Minnesota is the perfect exhibit. After Christopher Rufo’s reporting exposed massive Somali-led fraud rings draining hundreds of millions in taxpayer funds, you would expect the mayor of Minneapolis to condemn the grift. Instead, Jacob Frey went full solidarity mode.
In a December 2 press conference, Frey vowed that city police and staff would refuse to cooperate with ICE and then switched to speaking in Somali to pledge his support to the community.
On the latest “Rufo & Lomez,” Christopher Rufo and co-host Jonathan Keeperman tear into Frey’s performance, dissecting what it really reveals about Minnesota.
“Our police, many of whom are Somali themselves, are trusted partners in keeping people safe. They will not collaborate with any federal agency around doing immigration enforcement work. Our city staff and our law enforcement will not ask the question as to whether an individual is documented or not,” said Frey.
“That’s not American. That’s not what we are about. And we’re going to do right by every single person in our cities,” he continued, before fumbling through several lines delivered in Somali.
“We love you, we stand with you, and we aren’t backing down,” he concluded.
Keeperman points out the darkly comic “synchronicity” of Frey’s stance: “The Nordic populations of the upper Midwest are engaged in the exact same sort of altruistic migration experiment … that their kinfolk are engaged in still in their Scandinavian countries.”
It’s living proof of what he’s been saying all along: “You can’t just strip people of the habits and norms of the groups that they come from.”
In other words, ethnic character travels. It’s true of the Somali-Americans who brought with them the exact same clan-based fraud and grift that is rampant back in Somalia. And it’s true of Minnesotans, who, centuries after their ancestors left Scandinavia, are still running the identical open-borders generosity script — right down to importing a Somali community now accused of massive fraud — because that self-sacrificial impulse never actually left the bloodline.

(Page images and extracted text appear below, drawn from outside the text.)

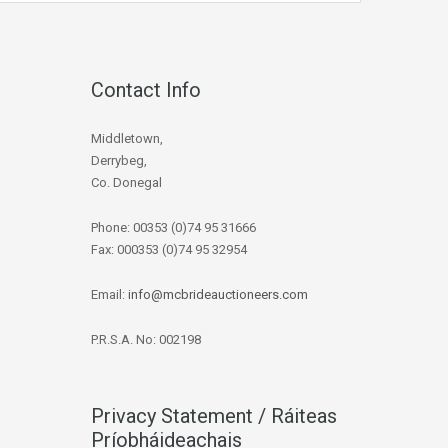
Contact Info
Middletown,
Derrybeg,
Co. Donegal
Phone: 00353 (0)74 95 31666
Fax: 000353 (0)74 95 32954
Email:
info@mcbrideauctioneers.com
P.R.S.A. No: 002198
Privacy Statement / Ráiteas
Príobháideachais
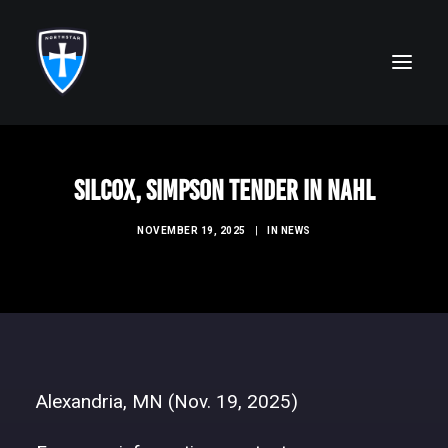
ABOUT
Silcox, Simpson Tender in NAHL
FAITH
NOVEMBER 19, 2025
|
IN
NEWS
ACADEMICS
ATHLETICS
ALUMNI
FUTURE KNIGHTS
Alexandria, MN (Nov. 19, 2025)
CAMPS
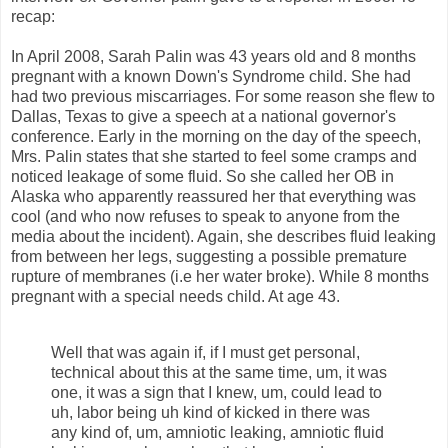
recap:
In April 2008, Sarah Palin was 43 years old and 8 months
pregnant with a known Down's Syndrome child. She had
had two previous miscarriages. For some reason she flew to
Dallas, Texas to give a speech at a national governor's
conference. Early in the morning on the day of the speech,
Mrs. Palin states that she started to feel some cramps and
noticed leakage of some fluid. So she called her OB in
Alaska who apparently reassured her that everything was
cool (and who now refuses to speak to anyone from the
media about the incident). Again, she describes fluid leaking
from between her legs, suggesting a possible premature
rupture of membranes (i.e her water broke). While 8 months
pregnant with a special needs child. At age 43.
Well that was again if, if I must get personal,
technical about this at the same time, um, it was
one, it was a sign that I knew, um, could lead to
uh, labor being uh kind of kicked in there was
any kind of, um, amniotic leaking, amniotic fluid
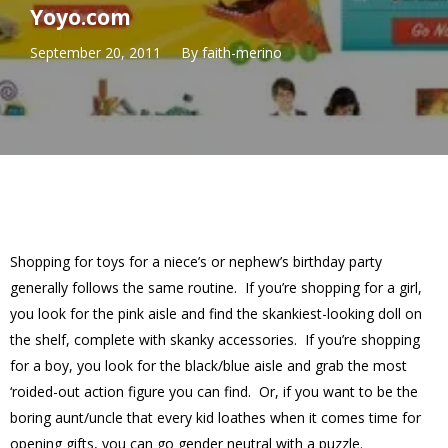
Yoyo.com
September 20, 2011
By
faith-merino
Shopping for toys for a niece’s or nephew’s birthday party
generally follows the same routine. If you’re shopping for a girl,
you look for the pink aisle and find the skankiest-looking doll on
the shelf, complete with skanky accessories. If you’re shopping
for a boy, you look for the black/blue aisle and grab the most
‘roided-out action figure you can find. Or, if you want to be the
boring aunt/uncle that every kid loathes when it comes time for
opening gifts, you can go gender neutral with a puzzle.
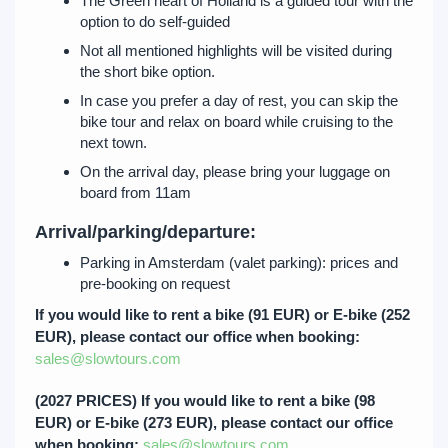
The Green heart of Holland is a guided tour with the
option to do self-guided
Not all mentioned highlights will be visited during
the short bike option.
In case you prefer a day of rest, you can skip the
bike tour and relax on board while cruising to the
next town.
On the arrival day, please bring your luggage on
board from 11am
Arrival/parking/departure:
Parking in Amsterdam (valet parking): prices and
pre-booking on request
If you would like to rent a bike (91 EUR) or E-bike (252
EUR), please contact our office when booking:
sales@slowtours.com
(2027 PRICES) If you would like to rent a bike (98
EUR) or E-bike (273 EUR), please contact our office
when booking:
sales@slowtours.com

But Keeperman sees zero chance that Frey or Governor Tim Walz (D) will ever recognize the self-destructive insanity of their immigration stance. “A guy like Jacob Frey or Tim Walz simply just has to lose an election. The people of Minnesota are at some point going to just have to say, ‘We’re not going to do this any more.”’
Rufo isn’t hopeful that Minnesotans are anywhere near their breaking point, however.
Not only was Jacob Frey re-elected as mayor despite stories of Somali fraud circulating in the media for years, but the candidate who narrowly lost to him was Omar Fateh — a radicalized Somali Democrat socialist.
Fateh, Keeperman reminds us, “was committing fraud during the election to rig the Democratic primary in his favor.”
But because Minnesotans are ideologues when it comes to immigration — and can’t bear to fully confront the mess they have invited — the Democratic-Farmer-Labor Party took “the gloves off” by revoking Fateh’s rigged endorsement, only to pull its punches and refuse to hammer him on the fraud because it makes people “feel too uncomfortable as white liberals in good standing,” adds Rufo.
To make matters worse, Fateh had “long-standing relationships with a number of the people who were arrested and then convicted of these fraud schemes,” he continues. “And so the fraudsters were not the downtrodden, the exiled, the marginalized. … No, these people were tightly knit with Ilhan Omar, with Omar Fateh, with Attorney General Keith Ellison.”
In sum, when Jacob Frey is “the least bad option,” it’s obvious Minnesota is nowhere near ready to address its immigration problem.